On 20 April 2012 13:52, James Brown <[email protected]> wrote:
> Responses inline:
>
> On Thu, Apr 19, 2012 at 7:59 PM, Graham Dumpleton
> <[email protected]> wrote:
>>
>> First off, the bucket brigade will be cleaned up in as much no memory
>> will leak because of how Apache memory pooling works.
>
>
> I mostly changed it because that is how I've seen other apache modules do
> it. I'll believe you if you say that the brigade won't leak. I hate reading
> APR documentation
It looks to be one of those things which is harmless to call if an error.
APU_DECLARE(apr_status_t) apr_brigade_cleanup(void *data)
{
apr_bucket_brigade *b = data;
apr_bucket *e;
while (!APR_BRIGADE_EMPTY(b)) {
e = APR_BRIGADE_FIRST(b);
apr_bucket_delete(e);
}
/* We don't need to free(bb) because it's allocated from a pool. */
return APR_SUCCESS;
}
APU_DECLARE(apr_status_t) apr_brigade_destroy(apr_bucket_brigade *b)
{
apr_pool_cleanup_kill(b->p, b, brigade_cleanup);
return apr_brigade_cleanup(b);
}
At the moment it would be getting picked up when the pool calls
apr_brigade_destroy() on the pool being destroyed.
>> As for whether messages, when yielding response from an application,
>> either way a message is going to end up in the logs and nothing more.
>> Your issue therefore seems to be the log level of messages in logs and
>> your wanting to hide them as much as possible.
>>
>> My recollection of why it is done the way it is is that an error at
>> that point can actually indicate a problem in the Apache output filter
>> chain and doesn't just mean that an error occurred in sending data to
>> the client. Unfortunately mod_ssl seems to indicate errors when issue
>> was a closed client connection because SSL will flag an error if in
>> middle of some SSL exchange.
>>
>> In other words, one should necessarily be masking what could be a true
>> actual error or problem rather than just noise.
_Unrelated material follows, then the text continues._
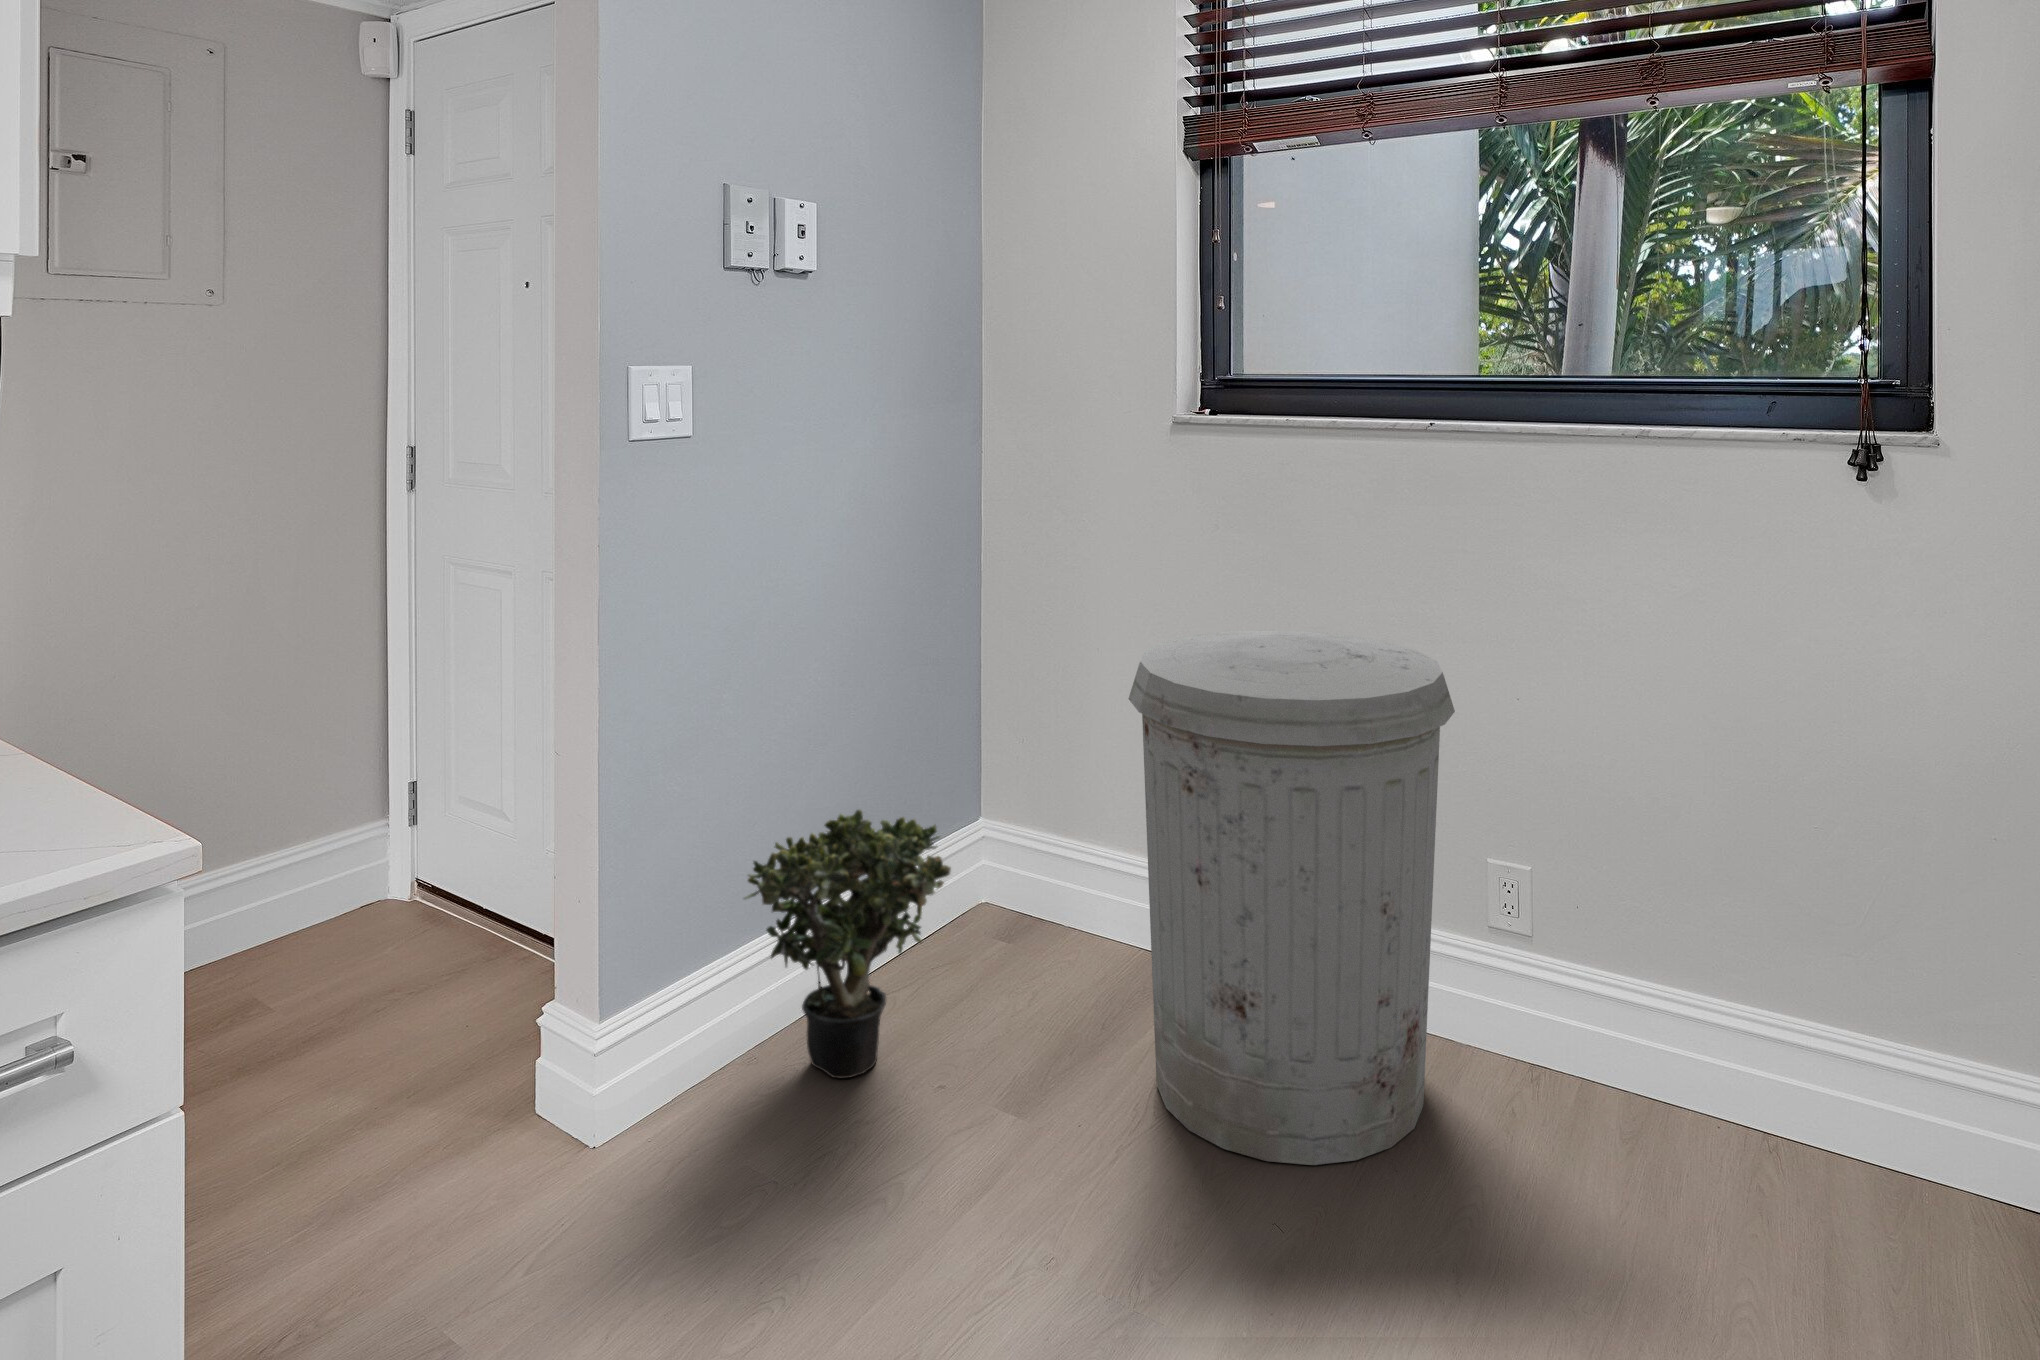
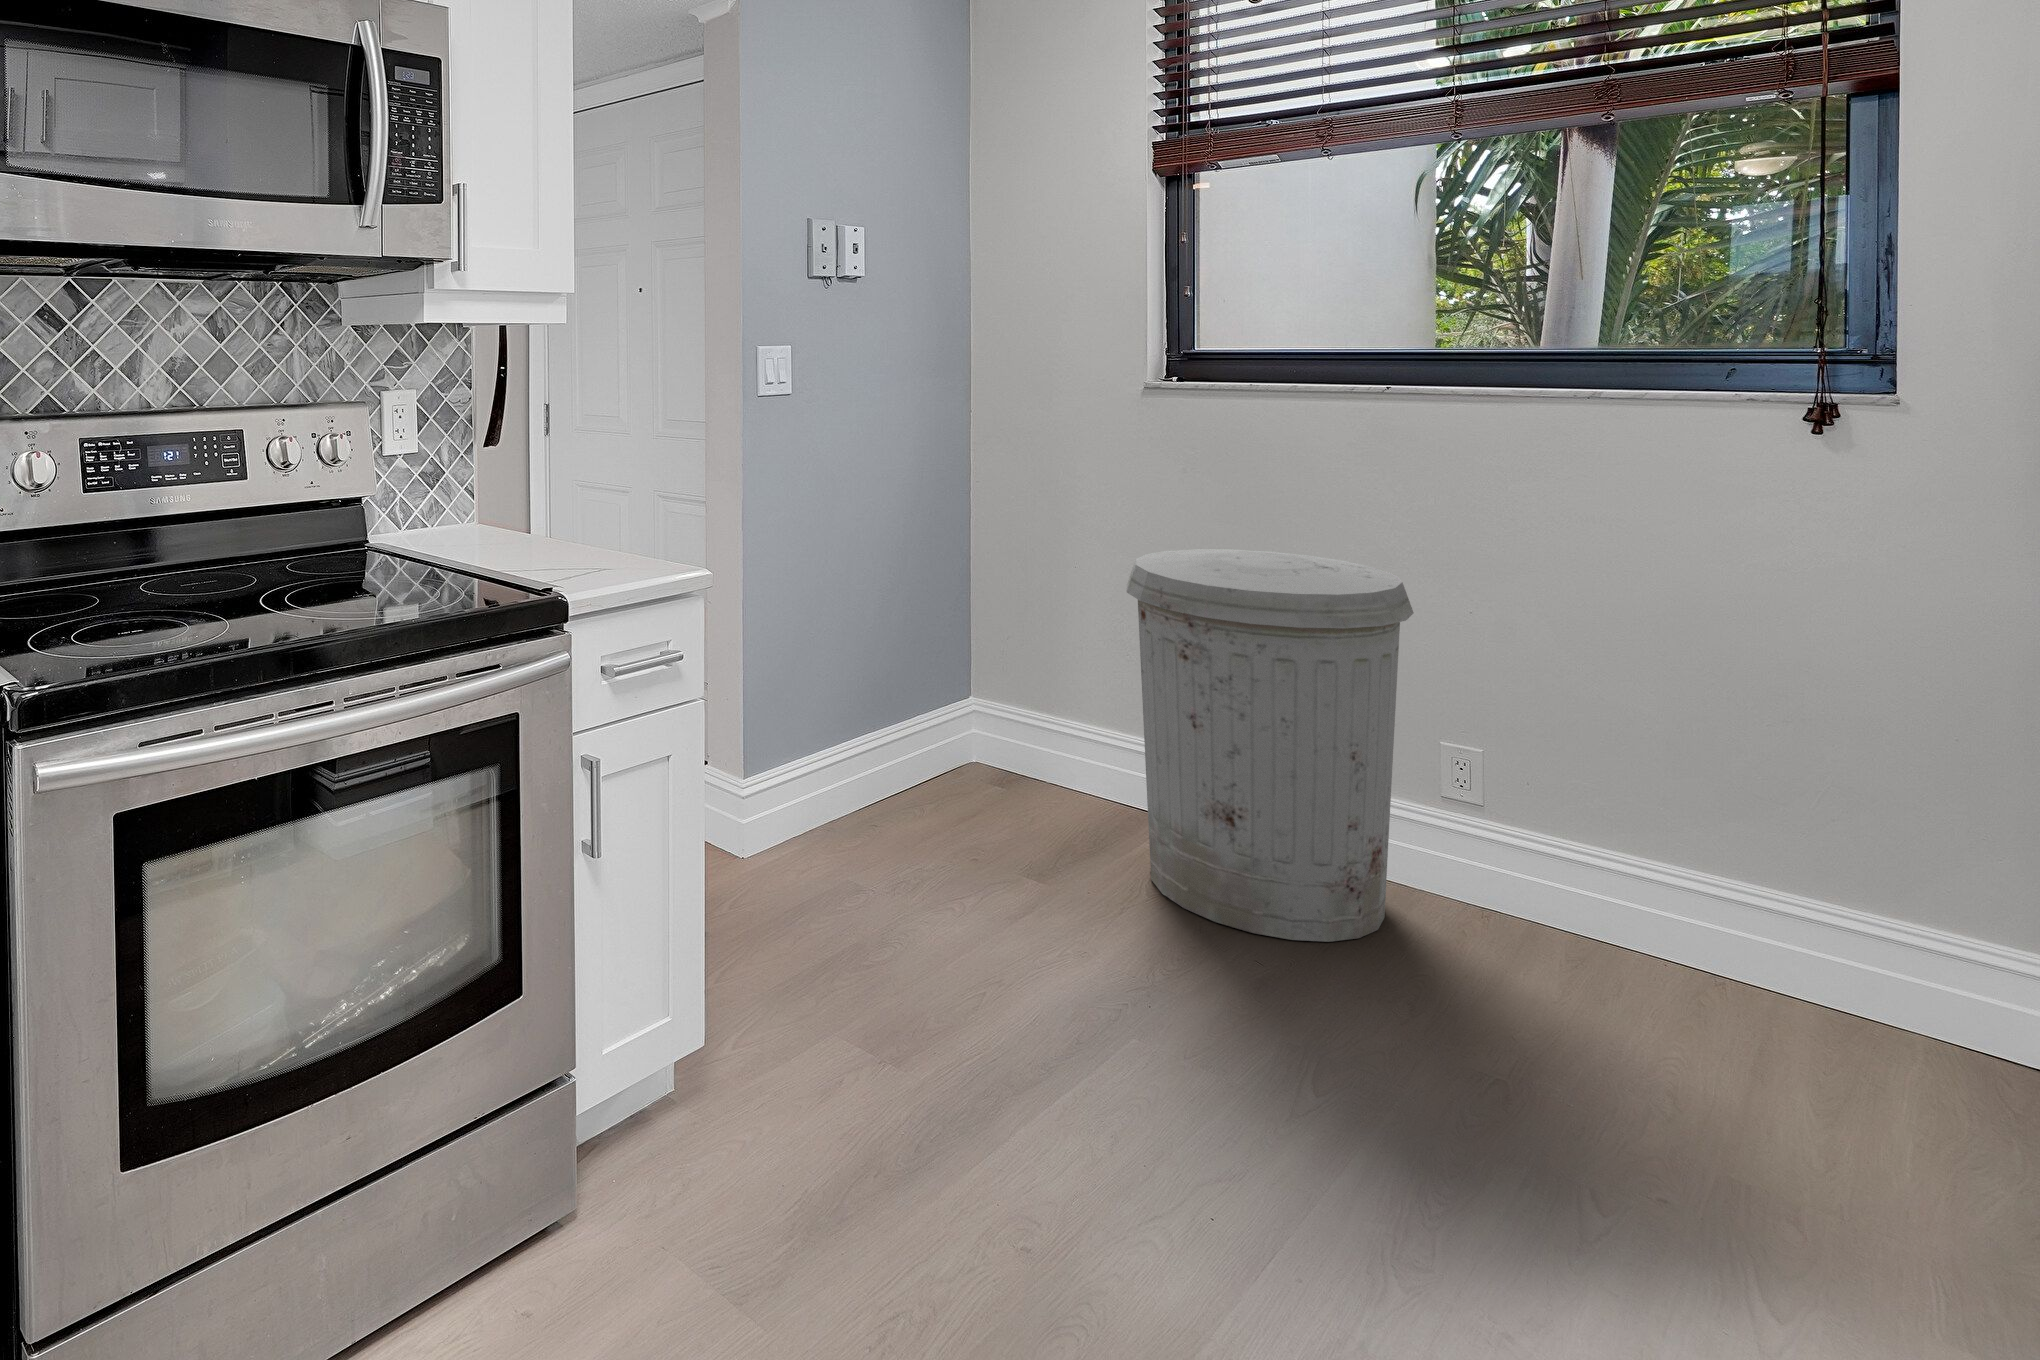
potted plant: present [744,810,951,1078] -> none [832,663,985,850]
I would really need to
>> try and find old emails about this as has been discussed before.
>
> It couldĀ be an actual problem. But, in practice over an enormous number of
> requests, it seems to happen almost any time a client disconnects mid-write
> (and, no, we're not using mod_ssl), and having all of these errors in our
> log was actually masking more actual problems than hiding them would. If
> nothing else, it would be nice to make there be a configuration flag to
> avoid printing enormous amounts of this spam for configurations where we
> know there's nothing interesting farther down the filter chain.
I will have a bit more of a look at it and think about. Timing is
certainly good as just last weekend did first bit of serious work on
mod_wsgi for a long time, even if was only back porting stuff from 4.0
development version so could release a mod_wsgi 3.4 some time soon.